Task directions
In the abstract on idiosyncratic drug-induced liver injury below, which three new serum biomarkers are named as subjects of study?

Pathogenesis of Idiosyncratic Drug-Induced Liver Injury and Clinical Perspectives

Abstract

Idiosyncratic drug-induced liver injury (DILI) is a rare disease that develops independently of drug dose, route, or duration of administration. Furthermore, idiosyncratic DILI is not a single disease entity but rather a spectrum of rare diseases with varying clinical, histological, and laboratory features. The pathogenesis of DILI is not fully understood. Standardization of the DILI nomenclature and methods to assess causality, along with the information provided by the LiverTox Web site, will harmonize and accelerate research on DILI. Studies of new serum biomarkers such as glutamate dehydrogenase, high mobility group box protein 1, and microRNA-122 could provide information for use in diagnosis and prognosis and provide important insights into the mechanisms of the pathogenesis of DILI. Single nucleotide polymorphisms in the HLA region have been associated with idiosyncratic hepatotoxicity attributed to flucloxacillin, ximelagatran, lapatinib, and amoxicillin-clavulanate. However, genome-wide association studies of pooled cases have not associated any genetic factors with idiosyncratic DILI. Whole genome and whole exome sequencing analyses are under way to study cases of DILI attributed to a single medication. Serum proteomic, transcriptome, and metabolome as well as intestinal microbiome analyses will increase our understanding of the mechanisms of this disorder. Further improvements to in vitro and in vivo test systems should advance our understanding of the causes, risk factors, and mechanisms of idiosyncratic DILI.

Information given
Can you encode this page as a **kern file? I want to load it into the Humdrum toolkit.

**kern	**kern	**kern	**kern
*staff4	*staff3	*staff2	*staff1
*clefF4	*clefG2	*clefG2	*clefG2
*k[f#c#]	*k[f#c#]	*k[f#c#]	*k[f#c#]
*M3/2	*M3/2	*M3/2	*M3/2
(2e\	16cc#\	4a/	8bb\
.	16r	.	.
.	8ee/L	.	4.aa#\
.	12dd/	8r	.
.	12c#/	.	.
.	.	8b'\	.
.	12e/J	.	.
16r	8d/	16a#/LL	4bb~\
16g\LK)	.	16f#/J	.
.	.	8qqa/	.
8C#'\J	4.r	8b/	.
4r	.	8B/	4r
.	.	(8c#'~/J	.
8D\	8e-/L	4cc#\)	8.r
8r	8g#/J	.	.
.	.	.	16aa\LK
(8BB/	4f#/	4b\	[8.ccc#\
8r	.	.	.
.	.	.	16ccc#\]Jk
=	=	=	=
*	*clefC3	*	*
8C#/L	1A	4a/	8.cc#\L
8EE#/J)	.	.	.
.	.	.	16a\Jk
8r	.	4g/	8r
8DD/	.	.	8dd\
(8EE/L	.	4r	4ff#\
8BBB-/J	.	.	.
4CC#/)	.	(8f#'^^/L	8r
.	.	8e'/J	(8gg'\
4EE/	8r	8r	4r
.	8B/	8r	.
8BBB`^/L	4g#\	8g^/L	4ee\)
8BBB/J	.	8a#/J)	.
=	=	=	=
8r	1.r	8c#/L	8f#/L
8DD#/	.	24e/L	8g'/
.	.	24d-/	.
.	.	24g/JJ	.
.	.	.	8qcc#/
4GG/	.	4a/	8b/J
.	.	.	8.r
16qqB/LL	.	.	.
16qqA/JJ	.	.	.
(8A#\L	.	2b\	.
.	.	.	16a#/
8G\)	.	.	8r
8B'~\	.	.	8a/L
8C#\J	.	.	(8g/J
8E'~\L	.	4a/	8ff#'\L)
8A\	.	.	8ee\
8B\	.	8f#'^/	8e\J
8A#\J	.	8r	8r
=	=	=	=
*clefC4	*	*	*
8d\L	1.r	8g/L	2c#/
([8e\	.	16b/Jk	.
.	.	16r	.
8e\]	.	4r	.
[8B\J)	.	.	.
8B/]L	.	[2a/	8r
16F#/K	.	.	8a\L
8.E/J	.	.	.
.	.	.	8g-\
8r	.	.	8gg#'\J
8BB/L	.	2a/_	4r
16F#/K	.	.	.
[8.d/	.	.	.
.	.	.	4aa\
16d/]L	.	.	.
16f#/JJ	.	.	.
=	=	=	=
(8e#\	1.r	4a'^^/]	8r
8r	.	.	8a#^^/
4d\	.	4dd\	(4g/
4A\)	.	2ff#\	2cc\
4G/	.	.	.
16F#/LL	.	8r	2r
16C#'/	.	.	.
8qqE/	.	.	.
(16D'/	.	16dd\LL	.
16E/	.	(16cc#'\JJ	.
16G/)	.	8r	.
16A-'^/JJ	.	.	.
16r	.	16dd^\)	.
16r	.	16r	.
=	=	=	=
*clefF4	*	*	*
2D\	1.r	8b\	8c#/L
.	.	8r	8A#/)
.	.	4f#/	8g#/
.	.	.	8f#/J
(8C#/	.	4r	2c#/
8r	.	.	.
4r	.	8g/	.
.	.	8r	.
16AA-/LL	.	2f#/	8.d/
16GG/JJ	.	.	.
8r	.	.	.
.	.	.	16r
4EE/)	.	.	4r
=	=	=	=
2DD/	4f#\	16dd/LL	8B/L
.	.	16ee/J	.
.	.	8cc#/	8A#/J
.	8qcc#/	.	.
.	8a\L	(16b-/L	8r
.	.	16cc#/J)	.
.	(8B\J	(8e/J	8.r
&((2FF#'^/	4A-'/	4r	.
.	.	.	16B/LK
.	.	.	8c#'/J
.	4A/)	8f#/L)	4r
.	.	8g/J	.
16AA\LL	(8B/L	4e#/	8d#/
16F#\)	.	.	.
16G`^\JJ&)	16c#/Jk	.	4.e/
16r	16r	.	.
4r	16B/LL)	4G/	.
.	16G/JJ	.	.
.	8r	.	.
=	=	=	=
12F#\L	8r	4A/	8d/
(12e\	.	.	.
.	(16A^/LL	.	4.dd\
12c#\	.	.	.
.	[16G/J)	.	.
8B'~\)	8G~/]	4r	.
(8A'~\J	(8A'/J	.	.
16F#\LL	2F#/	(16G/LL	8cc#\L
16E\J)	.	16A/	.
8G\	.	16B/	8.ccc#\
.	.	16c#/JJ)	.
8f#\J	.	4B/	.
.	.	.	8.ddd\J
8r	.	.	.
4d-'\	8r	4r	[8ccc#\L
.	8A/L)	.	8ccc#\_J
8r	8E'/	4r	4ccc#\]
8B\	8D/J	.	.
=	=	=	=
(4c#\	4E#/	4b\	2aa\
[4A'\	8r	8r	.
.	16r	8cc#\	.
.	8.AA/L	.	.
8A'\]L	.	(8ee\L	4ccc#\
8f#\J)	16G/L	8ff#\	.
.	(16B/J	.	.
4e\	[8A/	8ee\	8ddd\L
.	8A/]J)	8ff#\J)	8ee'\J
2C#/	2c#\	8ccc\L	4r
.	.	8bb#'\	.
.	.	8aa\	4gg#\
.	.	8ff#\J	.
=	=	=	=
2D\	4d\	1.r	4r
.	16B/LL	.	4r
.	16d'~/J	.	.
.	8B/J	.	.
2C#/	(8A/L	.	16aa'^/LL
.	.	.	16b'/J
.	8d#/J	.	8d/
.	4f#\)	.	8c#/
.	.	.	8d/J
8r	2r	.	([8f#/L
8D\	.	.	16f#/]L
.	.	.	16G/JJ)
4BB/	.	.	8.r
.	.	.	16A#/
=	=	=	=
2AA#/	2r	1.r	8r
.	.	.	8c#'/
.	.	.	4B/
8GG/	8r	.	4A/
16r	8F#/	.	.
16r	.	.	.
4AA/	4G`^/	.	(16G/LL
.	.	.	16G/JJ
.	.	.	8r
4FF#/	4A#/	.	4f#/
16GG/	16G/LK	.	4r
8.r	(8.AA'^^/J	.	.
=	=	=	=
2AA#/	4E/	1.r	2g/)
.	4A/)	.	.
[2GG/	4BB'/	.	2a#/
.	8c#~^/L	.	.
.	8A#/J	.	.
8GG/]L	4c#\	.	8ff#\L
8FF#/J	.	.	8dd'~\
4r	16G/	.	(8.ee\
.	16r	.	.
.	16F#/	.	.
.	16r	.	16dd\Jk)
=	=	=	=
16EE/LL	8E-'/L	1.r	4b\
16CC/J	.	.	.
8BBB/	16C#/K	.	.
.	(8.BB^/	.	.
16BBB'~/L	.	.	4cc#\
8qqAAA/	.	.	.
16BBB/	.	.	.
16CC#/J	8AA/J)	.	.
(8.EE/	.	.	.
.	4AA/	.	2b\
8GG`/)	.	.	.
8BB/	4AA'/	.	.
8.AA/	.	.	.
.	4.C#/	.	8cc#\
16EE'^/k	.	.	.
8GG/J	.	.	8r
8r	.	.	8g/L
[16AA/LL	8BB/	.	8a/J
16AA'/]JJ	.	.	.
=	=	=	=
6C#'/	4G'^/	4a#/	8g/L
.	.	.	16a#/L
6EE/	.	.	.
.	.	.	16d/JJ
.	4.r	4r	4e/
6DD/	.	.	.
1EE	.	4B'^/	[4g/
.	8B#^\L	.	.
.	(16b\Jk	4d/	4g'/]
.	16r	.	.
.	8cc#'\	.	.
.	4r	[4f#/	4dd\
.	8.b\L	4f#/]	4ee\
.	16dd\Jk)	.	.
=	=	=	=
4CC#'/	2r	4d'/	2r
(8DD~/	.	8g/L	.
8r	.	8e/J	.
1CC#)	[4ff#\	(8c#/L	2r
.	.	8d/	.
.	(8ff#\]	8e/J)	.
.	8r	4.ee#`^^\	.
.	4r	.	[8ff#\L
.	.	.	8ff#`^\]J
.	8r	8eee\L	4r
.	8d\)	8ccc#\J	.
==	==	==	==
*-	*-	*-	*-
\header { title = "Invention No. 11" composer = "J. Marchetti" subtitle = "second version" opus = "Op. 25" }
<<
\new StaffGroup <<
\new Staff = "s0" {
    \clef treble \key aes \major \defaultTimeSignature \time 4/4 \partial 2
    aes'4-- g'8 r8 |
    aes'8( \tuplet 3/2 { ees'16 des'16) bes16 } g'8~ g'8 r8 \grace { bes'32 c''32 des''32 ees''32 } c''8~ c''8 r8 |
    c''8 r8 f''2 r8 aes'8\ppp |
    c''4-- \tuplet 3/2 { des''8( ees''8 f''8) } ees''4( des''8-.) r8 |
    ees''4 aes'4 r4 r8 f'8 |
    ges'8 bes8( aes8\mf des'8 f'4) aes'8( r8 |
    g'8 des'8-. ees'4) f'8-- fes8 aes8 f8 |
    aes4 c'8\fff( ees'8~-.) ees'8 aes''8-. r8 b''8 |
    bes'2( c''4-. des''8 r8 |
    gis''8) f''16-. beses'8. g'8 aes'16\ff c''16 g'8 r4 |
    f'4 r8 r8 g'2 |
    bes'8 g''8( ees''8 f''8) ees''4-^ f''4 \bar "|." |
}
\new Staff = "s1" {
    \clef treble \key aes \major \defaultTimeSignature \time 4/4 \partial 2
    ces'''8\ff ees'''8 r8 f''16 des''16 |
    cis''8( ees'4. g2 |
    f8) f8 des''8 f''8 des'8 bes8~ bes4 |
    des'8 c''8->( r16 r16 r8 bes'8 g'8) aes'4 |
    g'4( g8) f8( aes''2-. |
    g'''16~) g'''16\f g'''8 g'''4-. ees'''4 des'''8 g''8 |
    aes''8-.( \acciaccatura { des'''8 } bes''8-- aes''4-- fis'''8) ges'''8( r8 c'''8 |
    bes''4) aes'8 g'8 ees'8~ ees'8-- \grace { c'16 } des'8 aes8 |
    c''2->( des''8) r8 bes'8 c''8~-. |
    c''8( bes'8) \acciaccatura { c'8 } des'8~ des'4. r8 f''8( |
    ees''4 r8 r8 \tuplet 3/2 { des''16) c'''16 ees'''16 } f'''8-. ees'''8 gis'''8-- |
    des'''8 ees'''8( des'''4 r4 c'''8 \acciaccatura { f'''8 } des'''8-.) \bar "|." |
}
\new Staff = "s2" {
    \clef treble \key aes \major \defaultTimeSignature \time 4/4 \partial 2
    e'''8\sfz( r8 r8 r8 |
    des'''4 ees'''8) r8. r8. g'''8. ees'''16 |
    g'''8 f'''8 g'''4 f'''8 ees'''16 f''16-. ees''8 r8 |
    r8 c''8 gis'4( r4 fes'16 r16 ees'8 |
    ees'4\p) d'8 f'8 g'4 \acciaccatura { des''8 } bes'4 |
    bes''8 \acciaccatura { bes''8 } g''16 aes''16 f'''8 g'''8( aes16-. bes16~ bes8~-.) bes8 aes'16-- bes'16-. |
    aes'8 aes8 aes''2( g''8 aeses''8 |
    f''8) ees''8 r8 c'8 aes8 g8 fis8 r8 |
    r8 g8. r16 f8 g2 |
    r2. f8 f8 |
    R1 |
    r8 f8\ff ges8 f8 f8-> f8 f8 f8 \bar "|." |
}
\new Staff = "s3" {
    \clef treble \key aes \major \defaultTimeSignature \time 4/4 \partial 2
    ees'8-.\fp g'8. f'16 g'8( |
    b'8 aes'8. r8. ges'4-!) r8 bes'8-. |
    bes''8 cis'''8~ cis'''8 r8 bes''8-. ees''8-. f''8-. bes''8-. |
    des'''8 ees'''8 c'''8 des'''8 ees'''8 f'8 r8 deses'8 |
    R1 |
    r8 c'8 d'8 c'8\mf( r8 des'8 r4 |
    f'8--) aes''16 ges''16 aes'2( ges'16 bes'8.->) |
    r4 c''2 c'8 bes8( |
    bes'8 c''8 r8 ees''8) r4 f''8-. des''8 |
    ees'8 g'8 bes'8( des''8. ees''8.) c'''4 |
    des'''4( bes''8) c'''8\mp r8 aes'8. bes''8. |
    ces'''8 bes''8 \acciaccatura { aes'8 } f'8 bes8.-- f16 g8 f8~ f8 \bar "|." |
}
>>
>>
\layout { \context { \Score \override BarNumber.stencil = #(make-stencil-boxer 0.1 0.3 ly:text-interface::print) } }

Solution below
Glutamate dehydrogenase, high mobility group box protein 1, and microRNA-122.